I haven’t made a food post here in awhile – this is on about the semi di papavero we brought back from a Coop (an Italian supermarket chain) in Cecina. There are poppies flowering all across the Tuscan countryside, bright red sentries rising from wiry stems that seem incapable of holding up that much cheerfulness. The poppy is one of the most elegant flowers to ever grow as a weed. Naturally, Italy must produce lots of poppy seeds, if the ubiquity of poppies in the countryside is anything to go by.
We randomly picked up a pack of semi di papavero in the supermarket for my baking in Singapore – I didn’t know what ‘poppy’ was in Italian, but the packet looked more similar to poppy seeds than any other grain, so we bought it. It wasn’t that cheap either, about 3 euros for a 200-250g packet?

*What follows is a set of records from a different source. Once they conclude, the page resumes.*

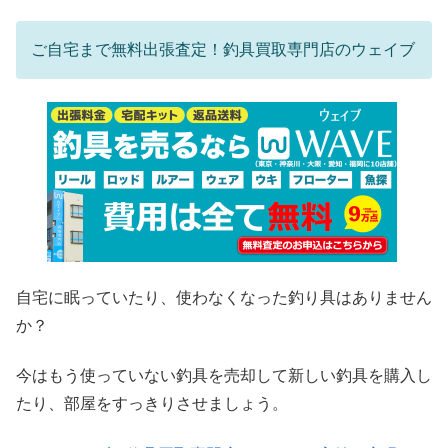
ご自宅まで無料出張査定！釣具買取専門店のウェイブ
自宅に眠っていたり、使わなくなった釣り具はありません
か？
今はもう使っていない釣具を売却して新しい釣具を購入し
たり、部屋をすっきりさせましょう。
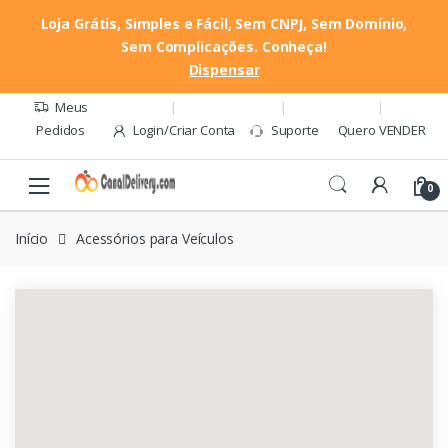
Loja Grátis, Simples e Fácil, Sem CNPJ, Sem Domínio,
Sem Complicações. Conheça!
Pular
Pular
Dispensar
Quero VENDER
para
para
navegação
o
Meus
conteúdo
Pedidos
Login/Criar Conta
Suporte
Quero VENDER
0
Início
Acessórios para Veículos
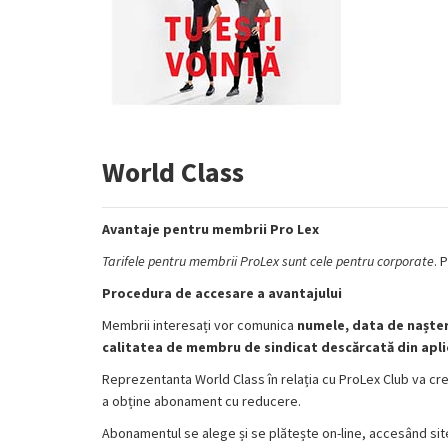
World Class
Avantaje pentru membrii Pro Lex
Tarifele pentru membrii ProLex sunt cele
pentru corporate
. 
Procedura de accesare a avantajului
Membrii interesați vor comunica
numele, data de nașter
calitatea de membru de sindicat descărcată din apli
Reprezentanta World Class în relația cu ProLex Club va cre
a obține abonament cu reducere.
Abonamentul se alege și se plătește on-line, accesând sit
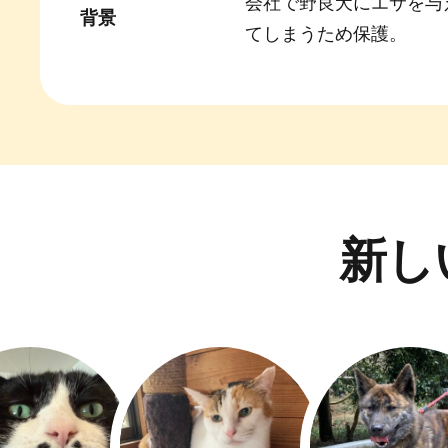
会社で野良犬にエサを与
背景
てしまうため保護。
新し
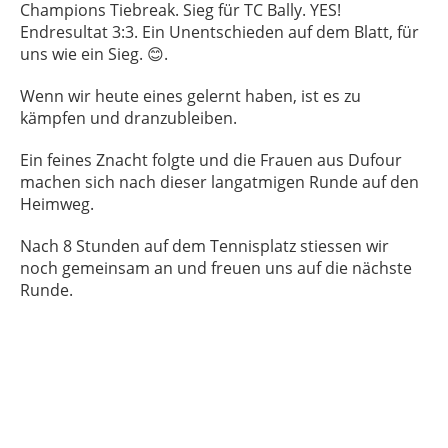
Champions Tiebreak. Sieg für TC Bally. YES!
Endresultat 3:3. Ein Unentschieden auf dem Blatt, für
uns wie ein Sieg. 😊.
Wenn wir heute eines gelernt haben, ist es zu
kämpfen und dranzubleiben.
Ein feines Znacht folgte und die Frauen aus Dufour
machen sich nach dieser langatmigen Runde auf den
Heimweg.
Nach 8 Stunden auf dem Tennisplatz stiessen wir
noch gemeinsam an und freuen uns auf die nächste
Runde.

The lemons we used weren’t Italian lemons (even though there are plenty of lemon trees littered across Tuscany with humongous lemons larger than grapefruits).
They were those 3 for $2 Israeli lemons from NTUC :P which happens to be just enough zest for 2 lemon poppyseed cakes.
Here are the lemons completely stripped by my microplane grater.
I got this microplane grater from the Seattle Crate & Barrel for something like USD 15. After which I found it going for $42.95 in the Singapore Crate & Barrel! What is with the huge jump in price? I almost didn’t buy it in the US because I thought oh, Singapore has a Crate & Barrel too, I can just buy it there. Thank goodness I didn’t. This microplane grater has served me exceedingly well in grating both lemons and cheese since I’ve gotten back. It washes amazingly, has a magnificent blade that could probably skin a person, and is so easy to use.
Here is the lemon poppyseed cake cooling out of the oven. I basically follow the recipe for Nigella’s lemon-drizzle cake but added the poppy seeds at the last minute when the batter was done. The fruit in the background are dragon fruit, which you can find everywhere in Singapore. I’d much rather we produced lemons though instead of dragon fruit. Lemons are so much more useful.
All sliced up and yellow.
A close-up of the poppyseeds and the buttery crumb.
Definitely one of my favourite cake recipes! Remember to leave the cake overnight before consuming for the lemoniest taste! The only problem with the recipe is the fact that it calls for self-raising flour, which is really common in the UK and its ex-colonies but I could not find it in the US. You can make it yourself by mixing a certain ratio of baking powder with all purpose flour though. Google it yourself.
NB: I should have added more poppy seeds. They provide a really nice crunch!